= Instructions to follow =
From the line with "camera: 150 degrees right, 10 degrees up" to the line with "green washing machine", retype every line exactly, including those two, and leave out the rest of the data below.

= Data in this exercise =
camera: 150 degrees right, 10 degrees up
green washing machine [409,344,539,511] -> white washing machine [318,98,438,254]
--
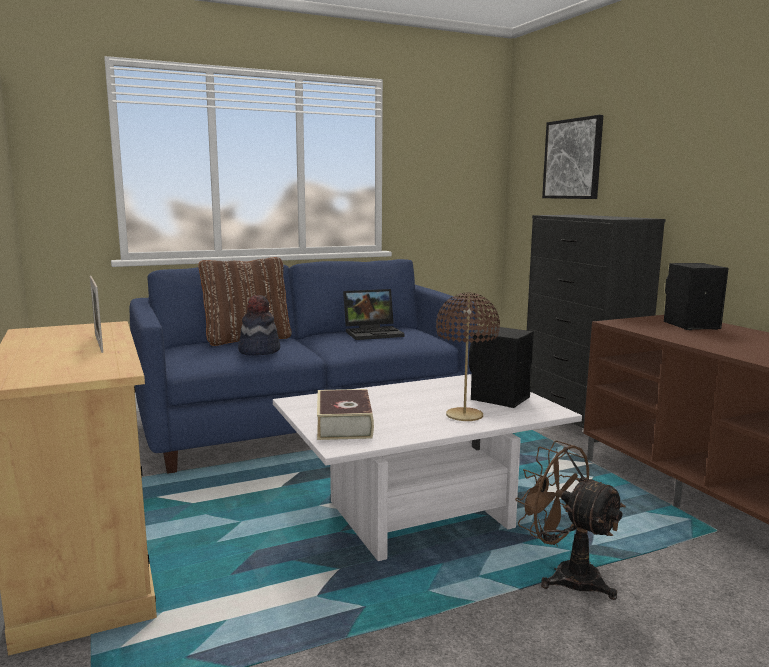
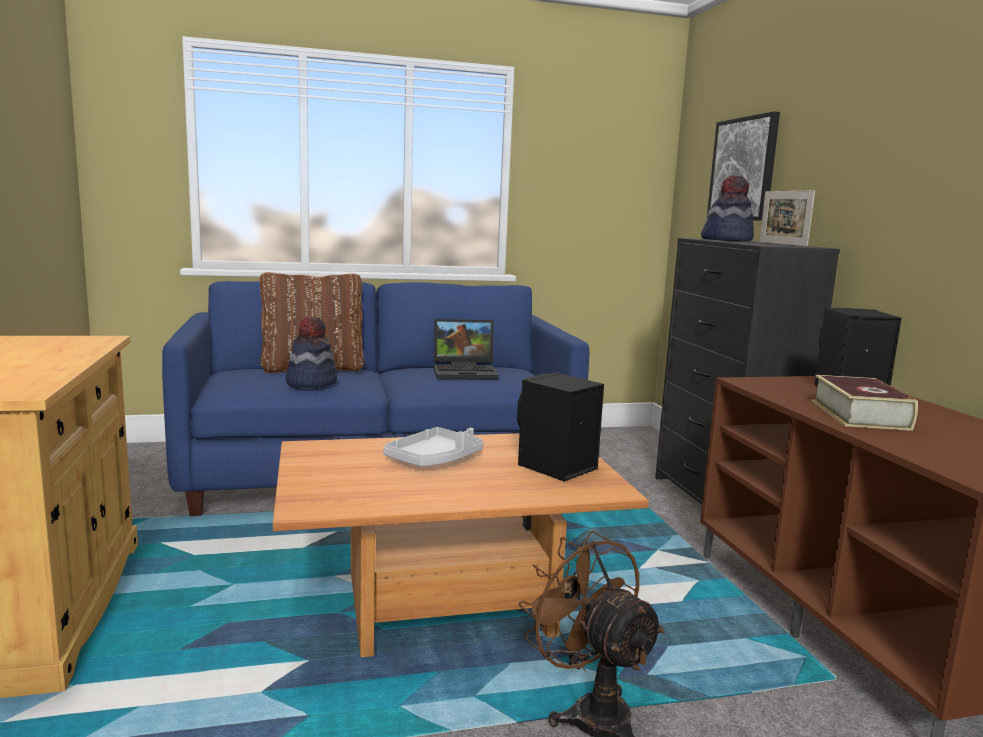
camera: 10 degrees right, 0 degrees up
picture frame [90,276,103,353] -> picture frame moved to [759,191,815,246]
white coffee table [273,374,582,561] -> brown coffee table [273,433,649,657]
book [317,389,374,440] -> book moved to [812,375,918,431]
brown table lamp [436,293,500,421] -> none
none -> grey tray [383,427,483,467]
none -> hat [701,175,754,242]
* * *
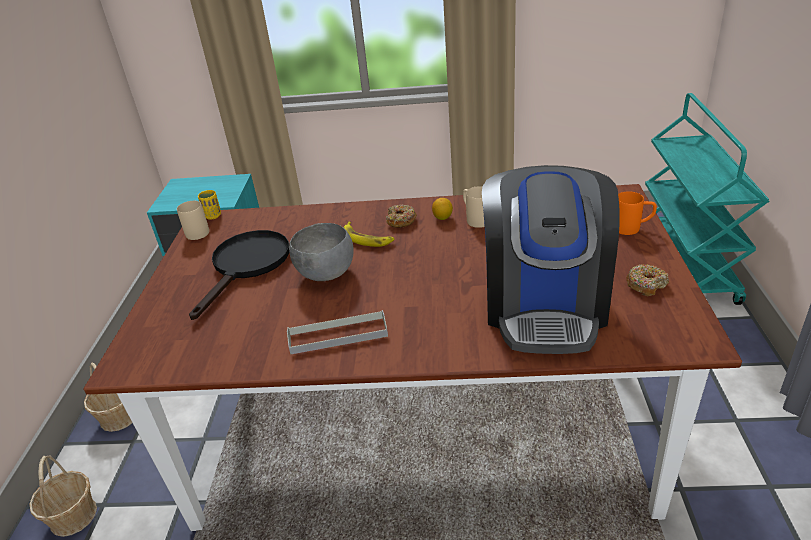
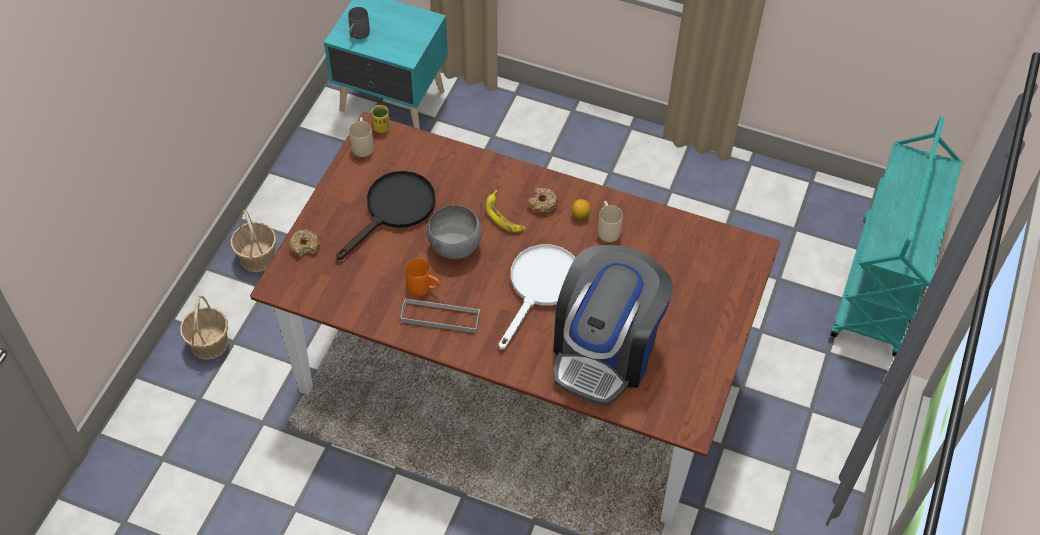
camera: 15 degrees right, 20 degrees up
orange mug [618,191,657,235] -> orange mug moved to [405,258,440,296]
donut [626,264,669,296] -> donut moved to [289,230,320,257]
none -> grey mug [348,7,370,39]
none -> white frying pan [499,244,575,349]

= Exercise answer =
camera: 150 degrees right, 10 degrees up
green washing machine [409,344,539,511] -> white washing machine [318,98,438,254]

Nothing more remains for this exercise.